Сейчас Тоби сидел на высокой табуретке за своим рабочим столом, напротив многоструйной фишеровской горелки. Глаза его были закрыты специальными очками с черными стеклами. Он только что закончил выдувать вазу в форме груши с изящным тонким горлышком. Она была такой горячей, что светилась красно-золотым светом. Теперь Тоби остужал ее.
Если изделие вынуть из огня и оставить без присмотра, оно станет остывать чересчур быстро и лопнет.
Для того чтобы этого не случилось, его необходимо остужать постепенно и в несколько приемов.
В горелку на рабочем столе из стоявшего поодаль баллона под большим давлением поступала смесь природного газа и чистого кислорода. Начиная остужать изделие, Тоби первым делом выключал кислород, отчего температура пламени становилась гораздо ниже, давая тем самым время для того, чтобы укрепились молекулярные связи стекла.
Ремесло стеклодува чревато многими опасностями, поэтому кое-кто в Мунлайт-Бей осуждал Мануэля и считал безответственным то, что он позволяет своему сыну, пораженному болезнью Дауна, заниматься этим сложным, требующим большого мастерства и осторожности делом. Каркая, словно вороны, они предрекали мальчику непоправимые увечья и, возможно, затаив дыхание ждали, когда это случится.
Поначалу Мануэль был настроен категорически против мечты Тоби стать стеклодувом. В течение пятнадцати лет сарай служил студией для Сальвадора, старшего брата Кармелиты, первоклассного стеклодува, настоящего мастера. Будучи ребенком, Тоби провел тысячи часов, сидя рядом с дядей Сальвадором и наблюдая за тем, как тот работает. Иногда ему даже позволялось надеть кевларовые рукавицы и переставить только что изготовленную вазу в очаг для охлаждения.
Со стороны могло бы показаться, что в эти часы, сидя рядом с дядей, Тоби находился в прострации – с пустым взглядом и бессмысленной улыбкой, и все же это было не так. Мальчик смотрел и учился. Компенсируя недоданное, природа часто награждает ущербных людей сверхчеловеческим терпением. Просиживая день за днем, год за годом в студии своего дяди, Тоби медленно учился. Два года назад Сальвадор умер, и Тоби, которому тогда исполнилось только четырнадцать, спросил у отца, может ли он продолжить дело дяди. Мануэль не отнесся к этой просьбе всерьез и постарался мягко объяснить сыну, что его мечты нереальны.
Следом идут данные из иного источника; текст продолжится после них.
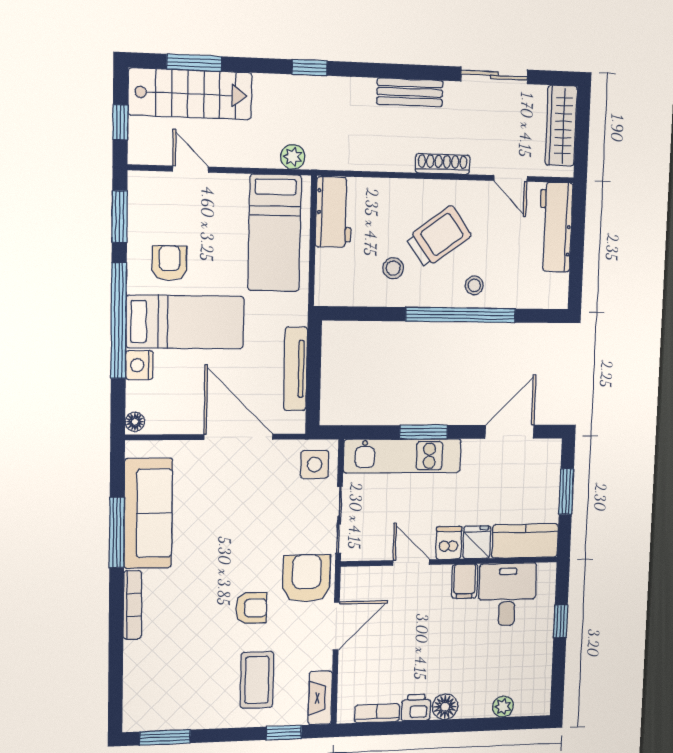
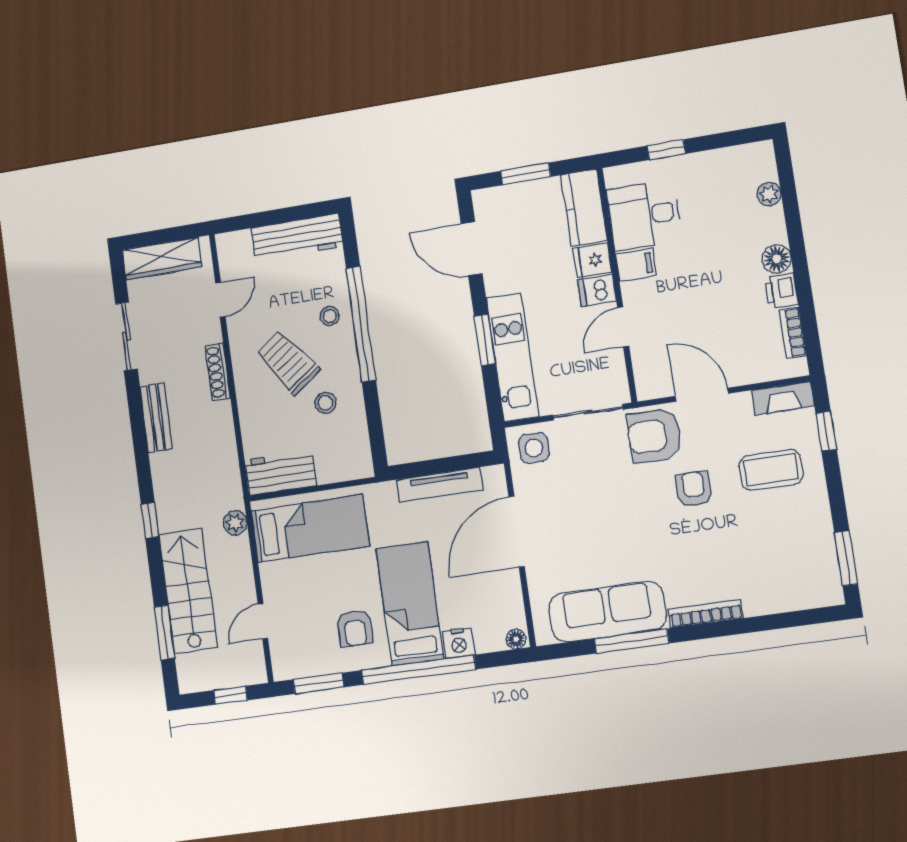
stairs: (190, 94) -> (188, 591), moved
workbench: (555, 227) -> (297, 237), moved
armchair: (169, 263) -> (355, 628), turned -90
А как-то утром, незадолго до рассвета, он обнаружил Тоби в студии, а по огнеупорной керамической поверхности рабочего стола плыл целый выводок лебедей из простого коричневого стекла. Позади лебедей стояла только что сделанная и уже остывшая ваза. Благодаря специальным примесям и добавкам стекло напоминало загадочное полночное небо, в котором клубился синеватый туман и посверкивали серебристые точки звезд.
Мануэль с первого взгляда увидел, что эта ваза ни в чем не уступала лучшим изделиям Сальвадора, а Тоби в этот момент остужал вторую вазу – не менее прекрасную, чем первая.
Мальчик перенял у дяди все навыки опытного стеклодува и, несмотря на задержку в развитии, определенно знал, как нужно работать, чтобы не причинить себе увечий. И тут тоже проявилось волшебство генетики, поскольку он обладал удивительным талантом, которому нельзя было научиться. Он был не просто мастером, а художником, и даже не художником, а одаренным слабоумным, которого вдохновение художника и умение мастера посещали так же просто, как волны накатываются на берег.